I have been feeling battered and flattened lately, as everything goes on in the same gaudy carnival of uncertainty and constant fret. The feeling has been with me for a while, and I read somewhere that this is what happens, about six months in to a crisis. There was the hope, at the beginning, that this thing might be finite. It might have a beginning, a middle, and an end. There would be a last line, a definitive stopping point, so that we could all look back and sigh and say, ‘Well, I don’t quite know how we got through that.’ People would smile and swap absurdities – remember the time we all thought we were going to run out of loo paper? – and welcome each other back to the normal daily routine.

And then there is the dawning realisation that this is not a novel. There is no great last line. There are no boats against the current, borne ceaselessly into the past. Nobody quite knows where the end is, or even if there will be an end. I think that is hard, even for the most sturdy souls. 

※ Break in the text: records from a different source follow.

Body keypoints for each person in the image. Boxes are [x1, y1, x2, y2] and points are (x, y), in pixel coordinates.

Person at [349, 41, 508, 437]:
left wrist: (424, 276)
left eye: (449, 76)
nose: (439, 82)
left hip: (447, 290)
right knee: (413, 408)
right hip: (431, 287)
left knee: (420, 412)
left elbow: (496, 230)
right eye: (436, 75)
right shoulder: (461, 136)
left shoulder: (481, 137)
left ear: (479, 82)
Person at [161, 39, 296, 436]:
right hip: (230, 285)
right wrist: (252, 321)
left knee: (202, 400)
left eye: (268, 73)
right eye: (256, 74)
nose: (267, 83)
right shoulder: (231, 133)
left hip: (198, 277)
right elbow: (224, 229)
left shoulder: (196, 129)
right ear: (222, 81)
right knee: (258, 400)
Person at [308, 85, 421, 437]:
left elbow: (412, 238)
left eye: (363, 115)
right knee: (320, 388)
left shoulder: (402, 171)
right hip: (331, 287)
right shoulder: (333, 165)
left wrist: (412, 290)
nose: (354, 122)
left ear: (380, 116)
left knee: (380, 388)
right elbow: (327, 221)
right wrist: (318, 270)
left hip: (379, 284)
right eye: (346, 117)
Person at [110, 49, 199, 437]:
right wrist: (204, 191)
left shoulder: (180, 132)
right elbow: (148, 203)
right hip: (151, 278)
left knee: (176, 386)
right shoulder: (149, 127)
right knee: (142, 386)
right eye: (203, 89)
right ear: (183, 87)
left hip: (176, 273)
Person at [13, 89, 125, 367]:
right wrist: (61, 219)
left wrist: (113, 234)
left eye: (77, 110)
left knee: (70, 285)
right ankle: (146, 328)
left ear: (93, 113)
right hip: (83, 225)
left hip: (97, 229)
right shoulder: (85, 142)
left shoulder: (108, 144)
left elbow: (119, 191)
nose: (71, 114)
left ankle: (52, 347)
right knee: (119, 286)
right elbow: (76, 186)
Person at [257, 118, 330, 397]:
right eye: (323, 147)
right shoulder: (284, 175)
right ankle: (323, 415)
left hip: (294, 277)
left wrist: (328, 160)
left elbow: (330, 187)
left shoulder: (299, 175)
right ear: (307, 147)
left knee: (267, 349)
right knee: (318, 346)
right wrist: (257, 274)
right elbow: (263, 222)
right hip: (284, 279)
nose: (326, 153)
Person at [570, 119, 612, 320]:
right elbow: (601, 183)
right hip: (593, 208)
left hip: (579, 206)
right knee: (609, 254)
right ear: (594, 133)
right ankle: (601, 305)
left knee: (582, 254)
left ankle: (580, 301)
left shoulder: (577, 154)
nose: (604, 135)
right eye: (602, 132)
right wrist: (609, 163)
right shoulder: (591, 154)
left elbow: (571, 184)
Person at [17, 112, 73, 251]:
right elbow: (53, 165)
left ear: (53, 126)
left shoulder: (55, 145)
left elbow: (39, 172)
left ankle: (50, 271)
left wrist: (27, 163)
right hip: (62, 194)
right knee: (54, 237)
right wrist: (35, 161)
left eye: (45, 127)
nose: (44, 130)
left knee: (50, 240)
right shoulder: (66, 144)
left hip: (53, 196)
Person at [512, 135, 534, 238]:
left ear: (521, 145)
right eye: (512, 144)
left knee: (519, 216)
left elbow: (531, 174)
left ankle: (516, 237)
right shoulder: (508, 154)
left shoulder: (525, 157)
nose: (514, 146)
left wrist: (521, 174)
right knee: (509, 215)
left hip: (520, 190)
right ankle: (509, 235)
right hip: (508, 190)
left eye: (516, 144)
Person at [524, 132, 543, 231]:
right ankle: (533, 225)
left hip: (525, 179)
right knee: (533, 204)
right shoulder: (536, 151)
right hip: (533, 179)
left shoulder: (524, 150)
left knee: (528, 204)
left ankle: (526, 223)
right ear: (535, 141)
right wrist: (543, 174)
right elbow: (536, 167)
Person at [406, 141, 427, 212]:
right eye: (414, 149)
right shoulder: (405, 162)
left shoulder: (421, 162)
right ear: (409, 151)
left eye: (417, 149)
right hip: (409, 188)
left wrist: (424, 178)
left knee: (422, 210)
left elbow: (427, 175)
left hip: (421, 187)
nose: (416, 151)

So I feel worn thin, and then I miss my mare, and I miss my stepfather, and I think of my mum, as the anniversary of her death looms ahead of me. I have stern talks with myself about gratitude and going a day at a time and summoning up the good old Blitz spirit. And some days I can do that pretty well, and some days I can’t. 

That’s when the kindness of strangers comes like a balm, like a lifebelt bobbing across a stormy sea. There is something so light and bright in it, but there is also something as strong as steel hawsers. That kindness is what holds all of us together and keeps us going and makes us remember what is important. 

Someone you will never meet sends you a song, and the world steadies on its axis, and everything, for a moment, makes sense again. Your heart expands and your shoulders come down and you breathe; you remember what is good, and fine, and true. And that is all it takes, for you to find the spirit to fight another day.